- _WHAT THIS EXERCISE ASKS_:
1. Answer these from the page on the districts of Northern Cyprus:
(a) What population does it list for Lefkoşa?
(b) Who governs each district?
(c) On what date did the Assembly of the Republic decide to separate the Lefke sub-district from the Güzelyurt District?
2. Quote the section of the page on the districts of Northern Cyprus that begins with the words "- Category: Unitary" and ends with "of Northern Cyprus.".

- _PAGE EXCERPT_:
◆ ◆ ◆ ◆
- Category: Unitary state
- Location: Turkish Republic of Northern Cyprus
- Number: 6 Districts
- Populations: 22.922 (Lefke) 173.143 (Lefkoşa)
- Areas: Not enough data
- Government: District government, National government;
- Subdivisions: Sub-District;

= Districts of Northern Cyprus =

Northern Cyprus is divided into six districts, which are further divided into 12 sub-districts. Each district is governed by a Governor. On 27 December 2016, the Assembly of the Republic unanimously decided that the Lefke sub-district would be separated from the Güzelyurt District, establishing the Lefke District as the sixth district of Northern Cyprus.
◆ ◆ ◆ ◆
- _DATASET ENTRIES_:
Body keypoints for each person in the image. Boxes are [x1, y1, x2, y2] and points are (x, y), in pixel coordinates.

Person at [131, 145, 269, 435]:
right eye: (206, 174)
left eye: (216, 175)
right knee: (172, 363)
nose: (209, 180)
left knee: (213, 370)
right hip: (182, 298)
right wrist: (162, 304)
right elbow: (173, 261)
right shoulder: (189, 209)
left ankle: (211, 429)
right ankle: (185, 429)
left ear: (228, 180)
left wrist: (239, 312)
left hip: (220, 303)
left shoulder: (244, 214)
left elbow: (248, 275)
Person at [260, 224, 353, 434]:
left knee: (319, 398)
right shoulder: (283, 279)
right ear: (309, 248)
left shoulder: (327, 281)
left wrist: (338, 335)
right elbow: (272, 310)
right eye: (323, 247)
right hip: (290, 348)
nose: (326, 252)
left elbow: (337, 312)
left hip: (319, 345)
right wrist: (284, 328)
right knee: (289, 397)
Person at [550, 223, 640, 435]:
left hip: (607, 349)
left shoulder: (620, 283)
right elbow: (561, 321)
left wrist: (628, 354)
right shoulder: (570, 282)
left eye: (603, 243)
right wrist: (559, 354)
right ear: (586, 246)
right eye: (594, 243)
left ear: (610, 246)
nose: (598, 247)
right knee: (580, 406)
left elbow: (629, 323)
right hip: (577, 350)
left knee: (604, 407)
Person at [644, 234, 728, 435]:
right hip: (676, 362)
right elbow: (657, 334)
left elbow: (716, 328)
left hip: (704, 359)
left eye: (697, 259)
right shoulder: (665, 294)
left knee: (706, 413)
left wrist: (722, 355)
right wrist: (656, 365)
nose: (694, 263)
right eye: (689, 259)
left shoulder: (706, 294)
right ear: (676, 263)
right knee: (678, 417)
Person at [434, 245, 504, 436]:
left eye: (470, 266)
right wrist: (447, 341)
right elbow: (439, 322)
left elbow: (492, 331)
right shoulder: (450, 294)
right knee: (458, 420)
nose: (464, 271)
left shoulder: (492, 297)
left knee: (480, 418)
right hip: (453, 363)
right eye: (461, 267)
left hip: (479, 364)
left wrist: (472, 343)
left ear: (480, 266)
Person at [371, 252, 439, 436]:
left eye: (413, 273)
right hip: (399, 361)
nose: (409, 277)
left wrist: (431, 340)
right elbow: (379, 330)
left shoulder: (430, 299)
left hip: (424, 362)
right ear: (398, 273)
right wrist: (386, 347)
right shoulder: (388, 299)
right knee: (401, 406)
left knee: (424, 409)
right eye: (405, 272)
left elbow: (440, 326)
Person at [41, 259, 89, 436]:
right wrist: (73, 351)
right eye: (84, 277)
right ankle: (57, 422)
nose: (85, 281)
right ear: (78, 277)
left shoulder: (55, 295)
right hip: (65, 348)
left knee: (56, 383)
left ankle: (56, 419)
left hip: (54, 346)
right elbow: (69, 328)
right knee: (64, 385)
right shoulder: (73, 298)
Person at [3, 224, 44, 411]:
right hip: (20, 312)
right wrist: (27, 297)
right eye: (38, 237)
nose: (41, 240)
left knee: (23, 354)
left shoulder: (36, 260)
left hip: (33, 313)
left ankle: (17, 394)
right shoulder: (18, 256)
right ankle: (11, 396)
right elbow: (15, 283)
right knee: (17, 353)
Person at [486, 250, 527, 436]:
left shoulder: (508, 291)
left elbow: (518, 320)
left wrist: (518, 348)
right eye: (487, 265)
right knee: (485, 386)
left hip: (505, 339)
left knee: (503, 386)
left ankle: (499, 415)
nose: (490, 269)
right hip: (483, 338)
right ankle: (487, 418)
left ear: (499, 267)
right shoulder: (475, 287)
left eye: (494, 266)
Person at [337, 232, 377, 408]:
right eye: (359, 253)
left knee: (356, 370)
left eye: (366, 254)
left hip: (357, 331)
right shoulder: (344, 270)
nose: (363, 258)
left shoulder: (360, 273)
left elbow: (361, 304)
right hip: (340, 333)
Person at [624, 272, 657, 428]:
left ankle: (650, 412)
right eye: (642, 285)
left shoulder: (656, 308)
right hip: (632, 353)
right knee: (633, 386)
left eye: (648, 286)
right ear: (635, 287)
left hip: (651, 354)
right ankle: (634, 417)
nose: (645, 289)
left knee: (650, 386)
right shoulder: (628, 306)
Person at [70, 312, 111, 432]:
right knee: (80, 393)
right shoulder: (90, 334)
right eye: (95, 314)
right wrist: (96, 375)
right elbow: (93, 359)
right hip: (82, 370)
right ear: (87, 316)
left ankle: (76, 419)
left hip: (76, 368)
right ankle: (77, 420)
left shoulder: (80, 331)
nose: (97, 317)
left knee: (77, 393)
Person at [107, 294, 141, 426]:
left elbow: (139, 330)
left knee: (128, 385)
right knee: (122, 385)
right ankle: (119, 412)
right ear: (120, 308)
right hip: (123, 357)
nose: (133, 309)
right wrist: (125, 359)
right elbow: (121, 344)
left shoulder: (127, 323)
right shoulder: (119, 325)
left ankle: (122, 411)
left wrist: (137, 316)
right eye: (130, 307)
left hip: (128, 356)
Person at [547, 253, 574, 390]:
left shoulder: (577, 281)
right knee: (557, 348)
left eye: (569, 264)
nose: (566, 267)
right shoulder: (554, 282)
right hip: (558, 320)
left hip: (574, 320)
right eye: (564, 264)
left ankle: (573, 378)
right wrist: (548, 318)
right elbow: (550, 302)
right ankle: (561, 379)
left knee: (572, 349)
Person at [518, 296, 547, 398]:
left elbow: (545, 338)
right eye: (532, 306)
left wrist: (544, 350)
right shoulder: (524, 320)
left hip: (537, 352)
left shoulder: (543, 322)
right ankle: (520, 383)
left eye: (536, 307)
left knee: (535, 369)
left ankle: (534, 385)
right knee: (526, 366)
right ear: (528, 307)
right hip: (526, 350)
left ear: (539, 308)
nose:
◆ ◆ ◆ ◆
- _SOLUTION LIST_:
1.
(a) 173.143
(b) A Governor
(c) 27 December 2016

2.
- Category: Unitary state
- Location: Turkish Republic of Northern Cyprus
- Number: 6 Districts
- Populations: 22.922 (Lefke) 173.143 (Lefkoşa)
- Areas: Not enough data
- Government: District government, National government;
- Subdivisions: Sub-District;

= Districts of Northern Cyprus =

Northern Cyprus is divided into six districts, which are further divided into 12 sub-districts. Each district is governed by a Governor. On 27 December 2016, the Assembly of the Republic unanimously decided that the Lefke sub-district would be separated from the Güzelyurt District, establishing the Lefke District as the sixth district of Northern Cyprus.